Preparing in the right way for an important interview means covering a few key areas – what are some of the main things that you should be focusing on, from researching a post, through to preparing a portfolio, and ensuring that you are psychologically ready on the day of the interview?
It’s also important to be able to anticipate questions before an interview and to be able to prepare for rejection, while still being able to learn from problems and build on them for your next interview.
1. Researching the Post
You’ve received an invitation for an interview, and now have to wait for the date – during this time, you should go back over a job application pack to check all the specifications for the post that you’ve been given.
Read through your CV and covering letter to check that you’re able to elaborate on points, and read up on a job online. You can gain a broader understanding of what a business or institution does and can be prepared to discuss topics and issues around a job or industry.
2. Preparing a Portfolio and Documents
You may be required to prepare a portfolio and other documents to bring with you for an interview; double-check your application materials to see what you need to bring with you, which might include invitations letters, a CV, and application forms – take notes and have them to hand if you need to develop points.
Check to see whether or not you’ll need to present your work, and if there’s nothing specific in the job advert, keep a portfolio in a bag ready in case they do ask to see it.
3. Anticipate Questions
While it’s impossible to know exactly what an interviewer will ask you, there are some common questions that tend to come up again and again in these situations – they may ask you for examples of where you went above and beyond in a job, and how you dealt with certain challenges.
Make sure that you can also talk about problems with other jobs in a reflective way, and have a statement roughly prepared for why you want a particular job, and what you’ll bring to the role.
Similarly, consider asking friends and family to test you with questions, and to time yourself with how long you spend answering them – you don’t want to ramble on too long, but you should also avoid having a specific script that you stick to.
4. Personal Preparation
On the day of an interview, make sure you have plenty of time to get ready, and to get to a meeting – take a taxi if you’re unsure about public transport or routes. In the days before an interview, consider getting a hair cut, and make sure that you have an outfit set up and ready to on the day.

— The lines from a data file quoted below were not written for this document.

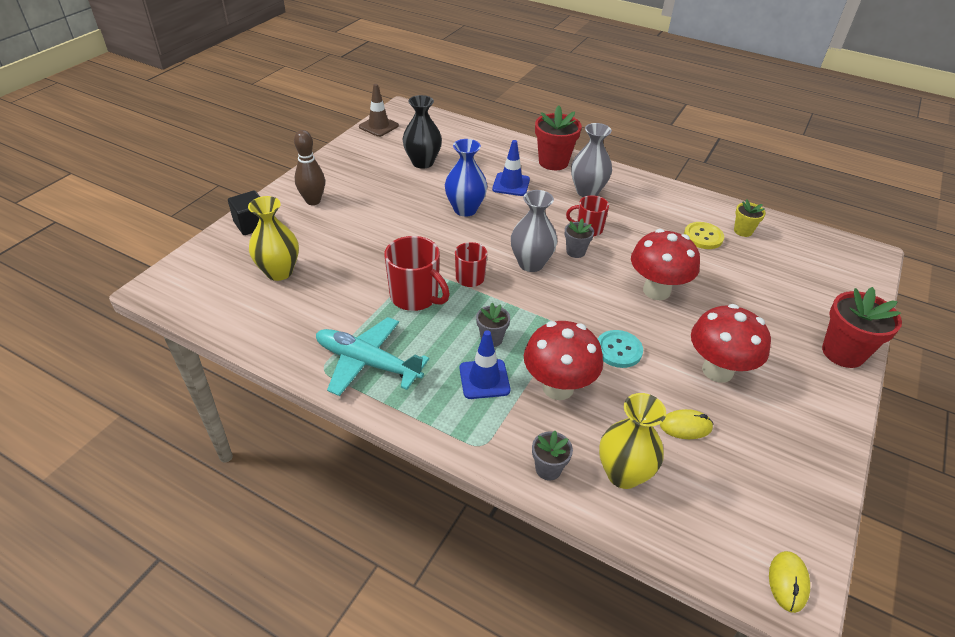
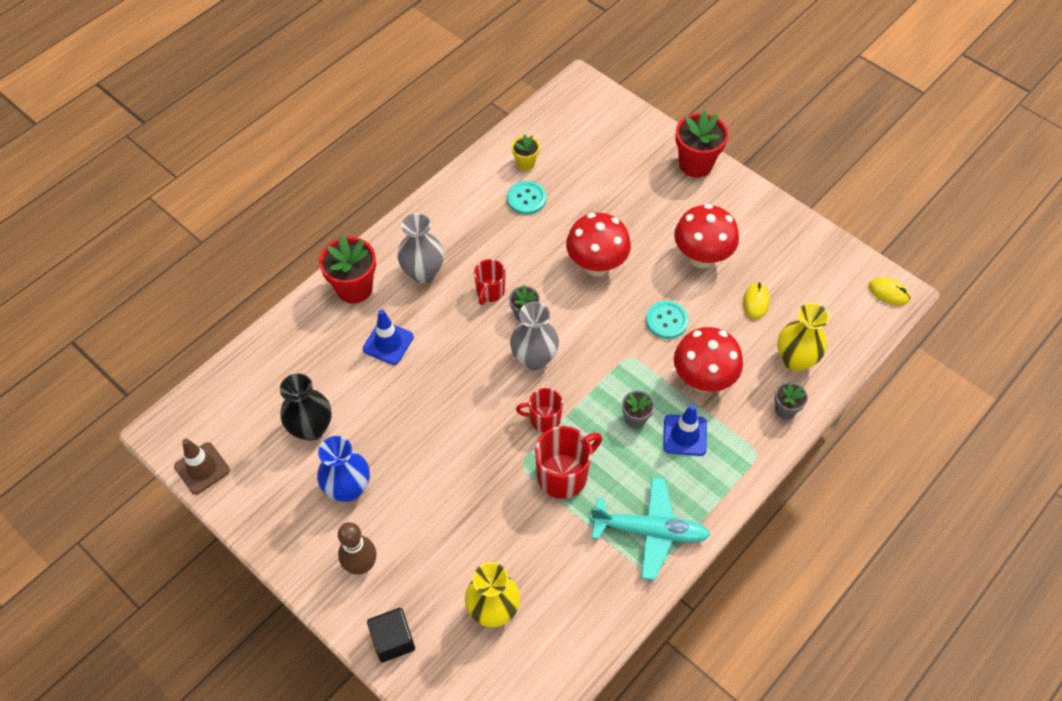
camera: 75 degrees left, 15 degrees up
turquoise plane [316,317,429,396] -> turquoise plane turned 120 degrees counterclockwise [590,477,711,580]
blue vase [445,139,487,216] -> blue vase moved to [317,436,370,502]
yellow button [684,222,724,249] -> turquoise button [507,181,546,215]

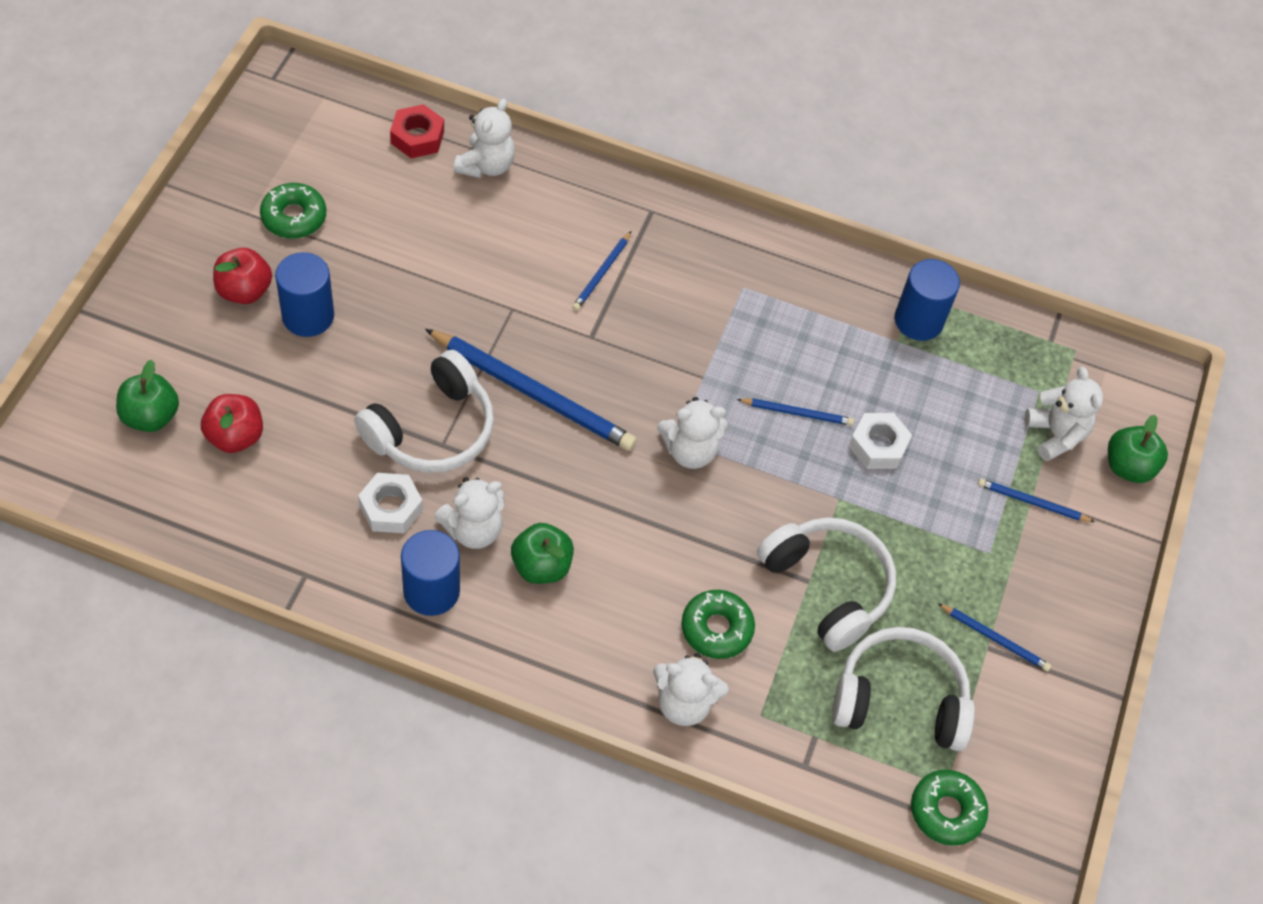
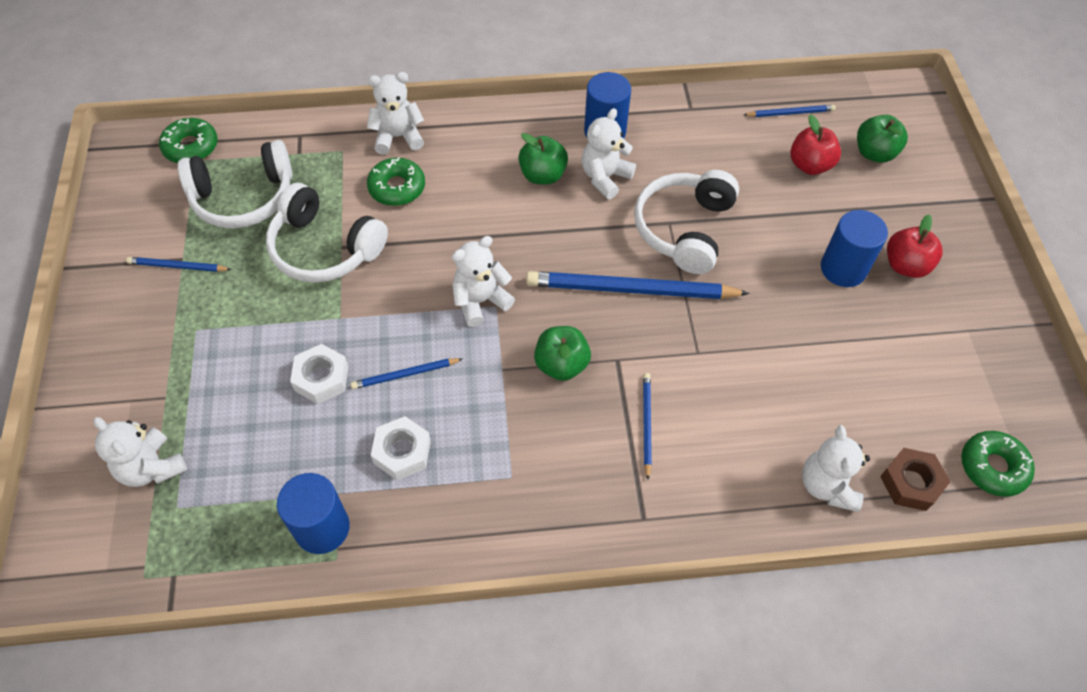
camera: 160 degrees right, 0 degrees up
green donut [260,183,326,238] -> green donut moved to [961,431,1035,497]
white nut [358,473,423,533] -> white nut moved to [371,416,431,480]
red nut [390,104,444,158] -> brown nut [880,448,950,511]
blue pencil [978,478,1095,522] -> blue pencil moved to [744,105,836,117]
green apple [1108,415,1168,483] -> green apple moved to [534,326,591,381]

Try to avoid smoking or drinking alcohol the night before an interview, and get plenty of sleep the night before. Making a good first impression with your appearance can help to avoid any difficulties at the start of an interview.
5. Reflecting on an Interview
If you don’t get offered a job or called back after an interview, make sure that you’ve prepared for this eventuality – this doesn’t mean that you shouldn’t have confidence in yourself or the post but means that you have to take a broader perspective on the situation.
The position may not be right for you, or you might have been thrown by certain questions – remember to reflect on an interview, and to get feedback from interviewers if you can about what you can focus on improving in the future.